The general aviation market has recently been introduced to the “very small” turbofan engine (i.e. 2000 pounds thrust and less). Simply scaling down larger conventional turbofan engines, however, presents difficulties due mainly to the disproportionate scaling of certain factors, such as strength-to-weight and tolerances.
The engine case, such as that depicted in FIGS. 1 and 2, is subjected to asymmetric loading relative to the engine mounts, caused by loads exerted through the bearings, such as engine thrust, foreign object impacts and blade-off events, and caused by inertia loads caused by the engine weight which of course must be supported. These asymmetric loads result in bending moments and shears which must be transmitted through the engine case to the engine mounts. The prior art generally relies on thick walled structures, such as cast engine case components (such as 202 204, 206, 208, 210, 211 in FIG. 1), to react these bending moments in plate bending. Plate bending, however, requires thicker-walled casings to resist and carry bending forces without failure. In very small engines, however, thick casing become a significant component in overall engine weight.

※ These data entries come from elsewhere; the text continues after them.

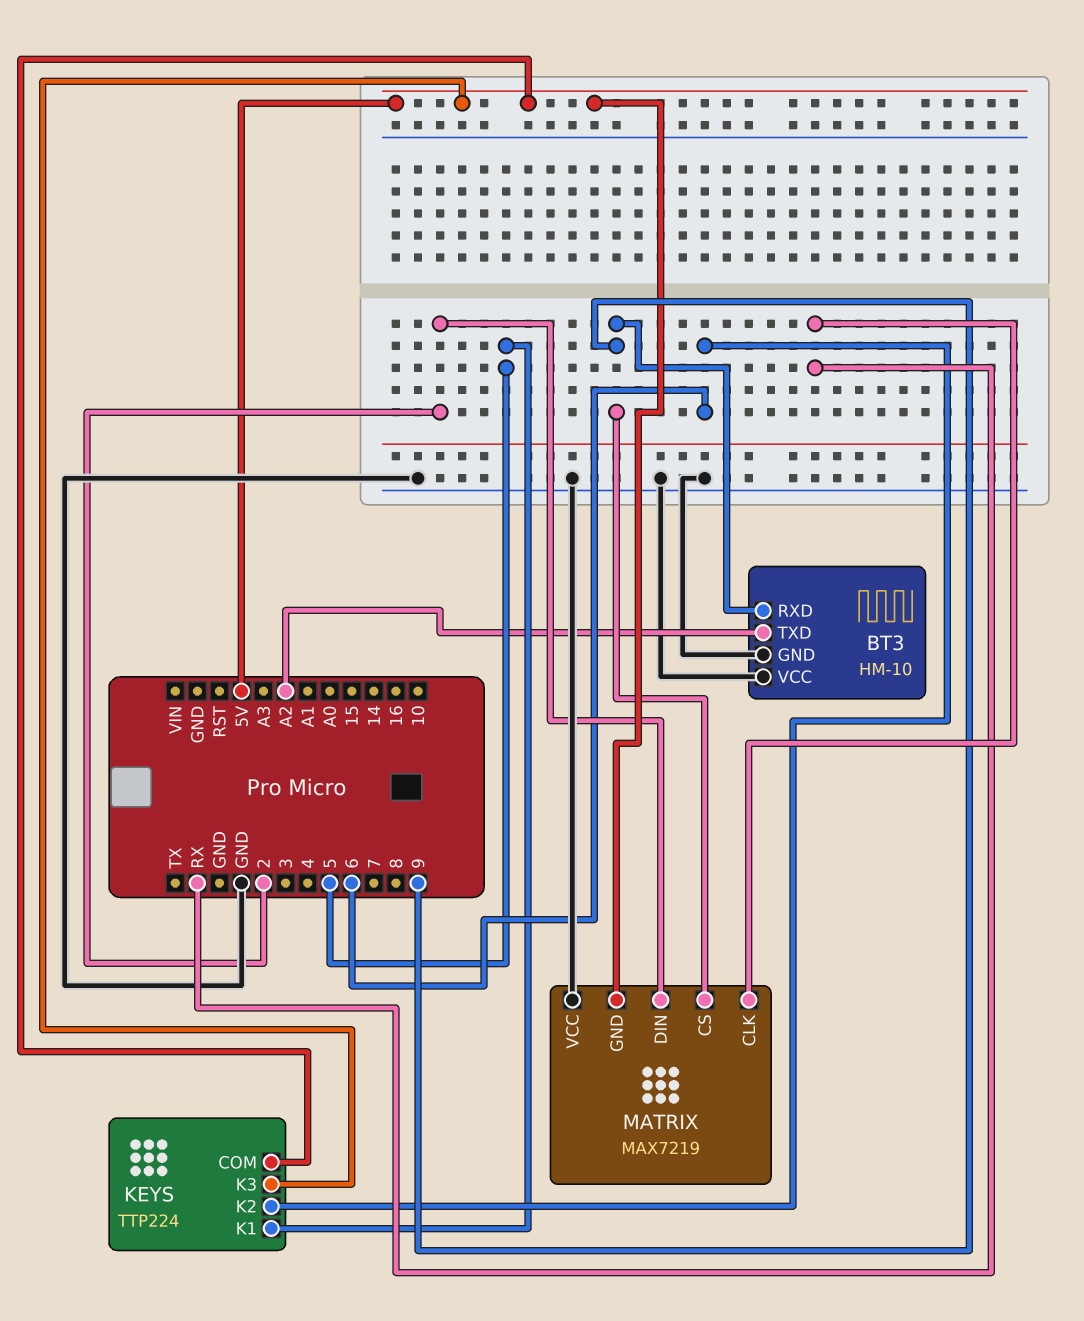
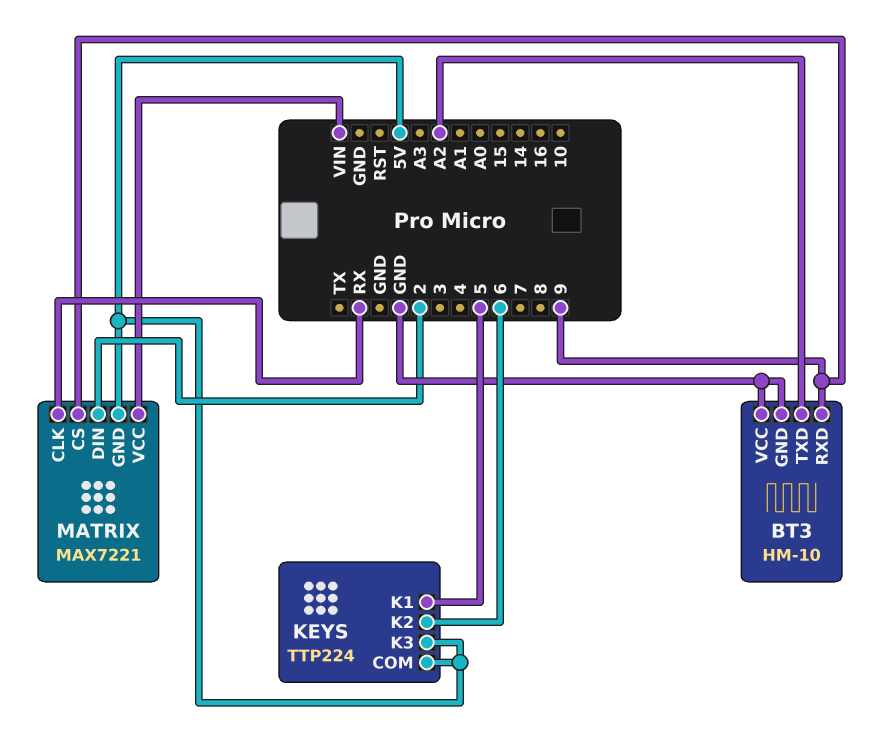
MATRIX: MAX7219 -> MAX7221
MATRIX pin VCC: GND -> VIN

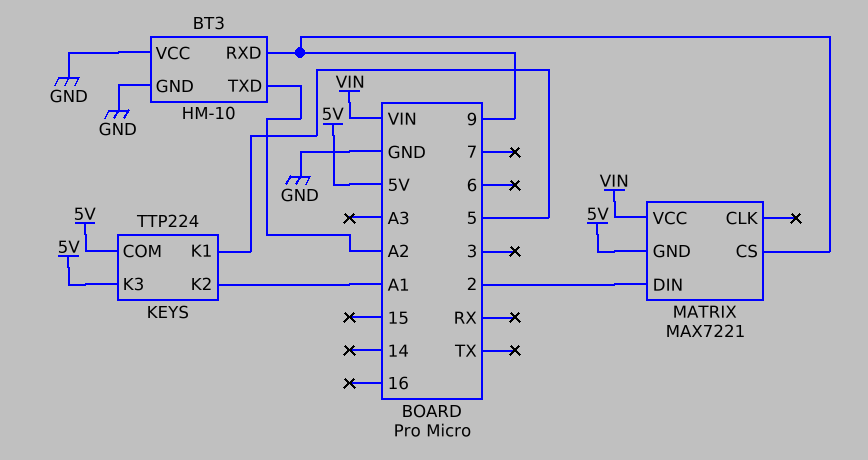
KEYS pin K2: 6 -> A1
MATRIX pin CLK: RX -> none

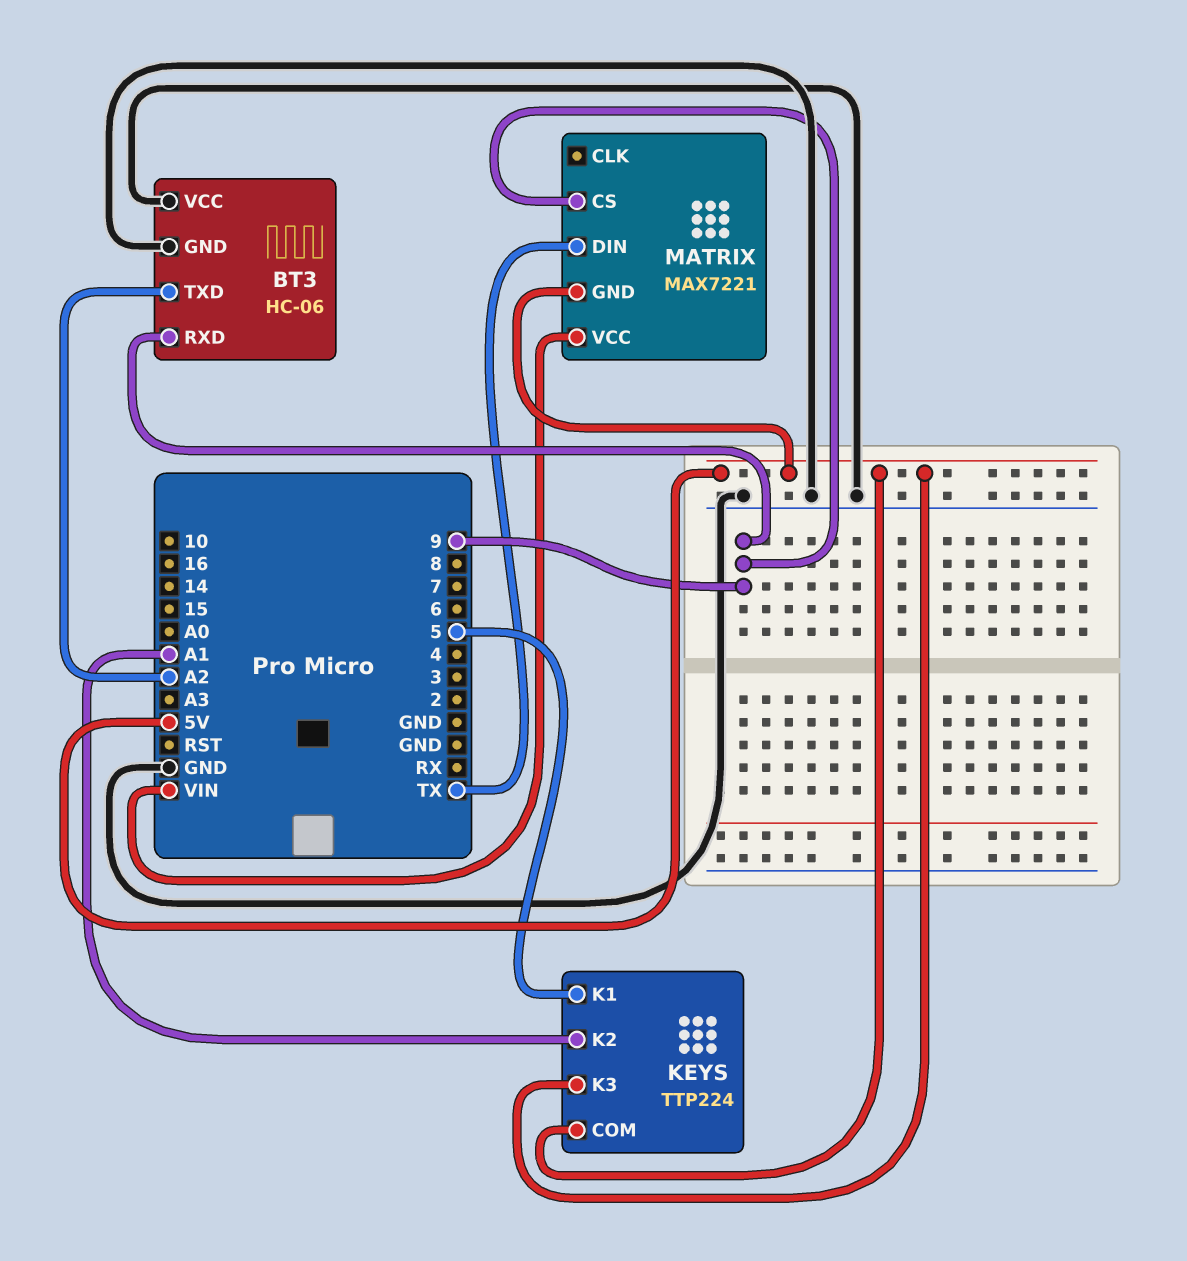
BT3: HM-10 -> HC-06
MATRIX pin DIN: 2 -> TX

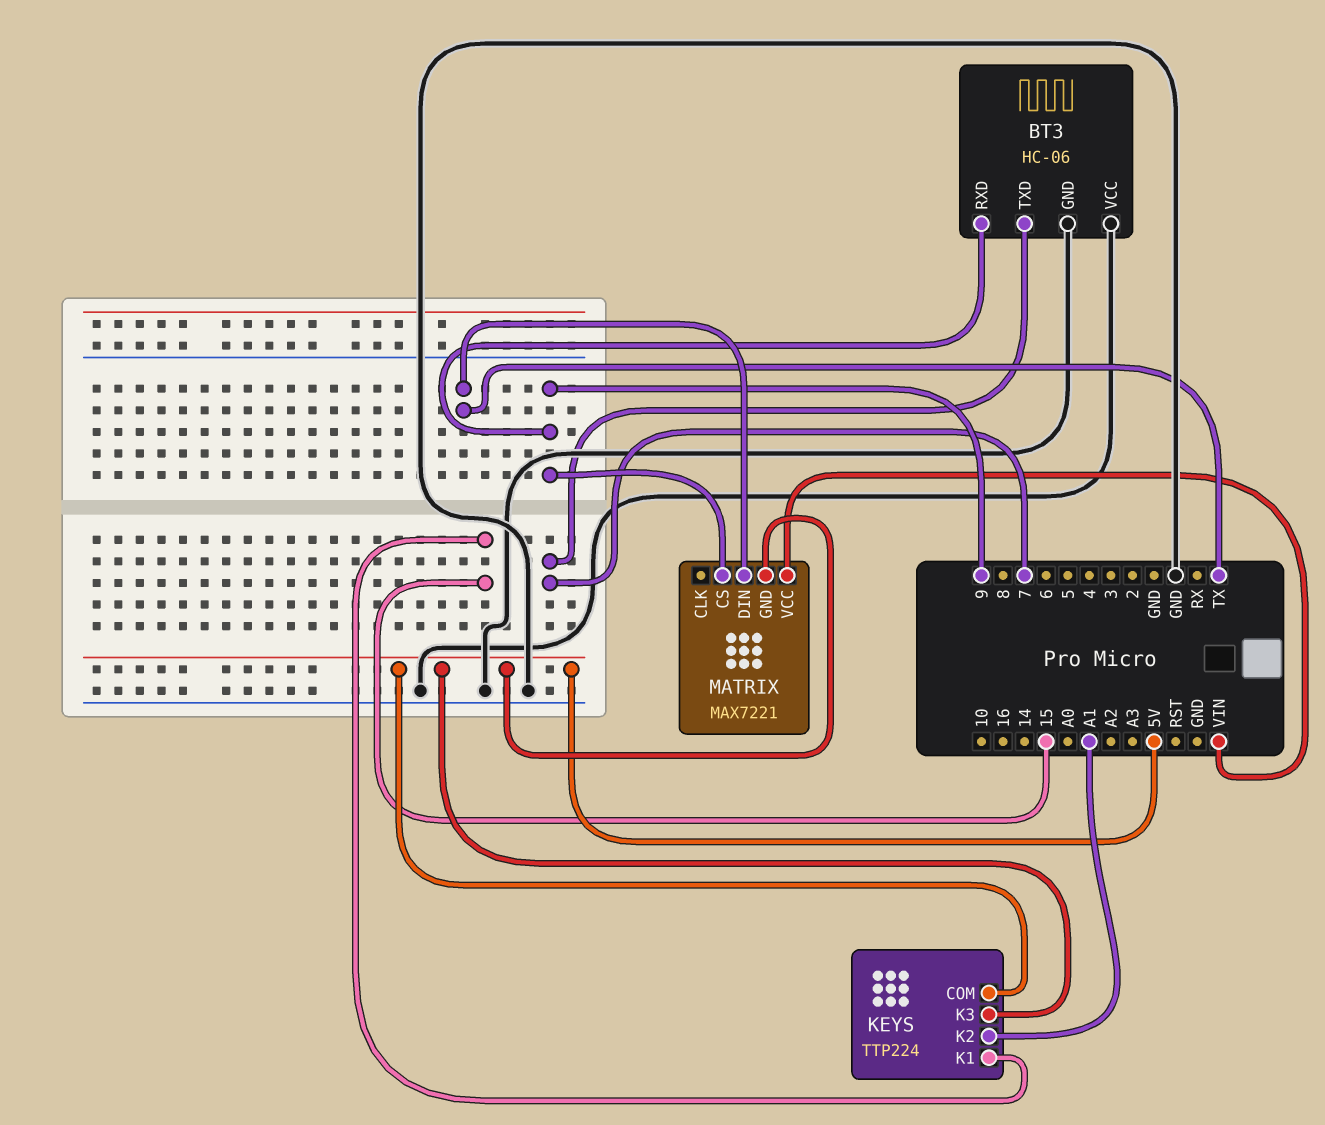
BT3 pin TXD: A2 -> 7
KEYS pin K1: 5 -> 15

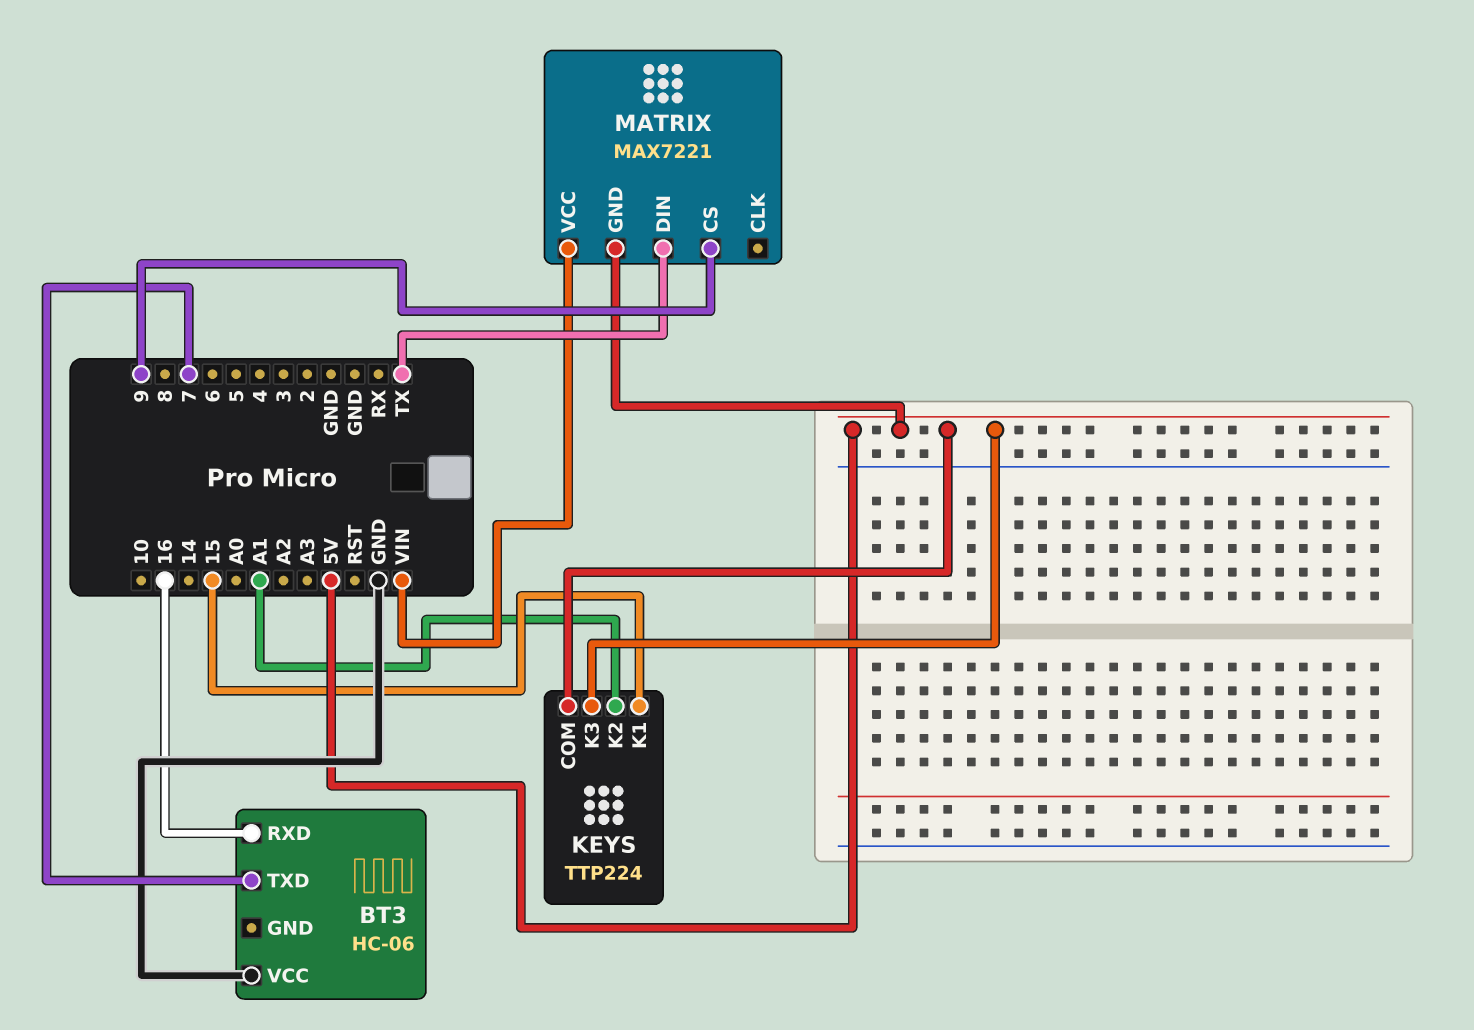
BT3 pin GND: GND -> none
BT3 pin RXD: 9 -> 16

An alternate approach is shown in U.S. Pat. No. 4,132,069, which provides an integrally-webbed structure for transferring loads, and in particular bending, through an engine and nacelle structure, so that nacelle loads can be passed to the engine. The scheme, however, adds components to the engine, which reduces reliability, and increases weight and cost. Improvement in engine case technology is therefore desired.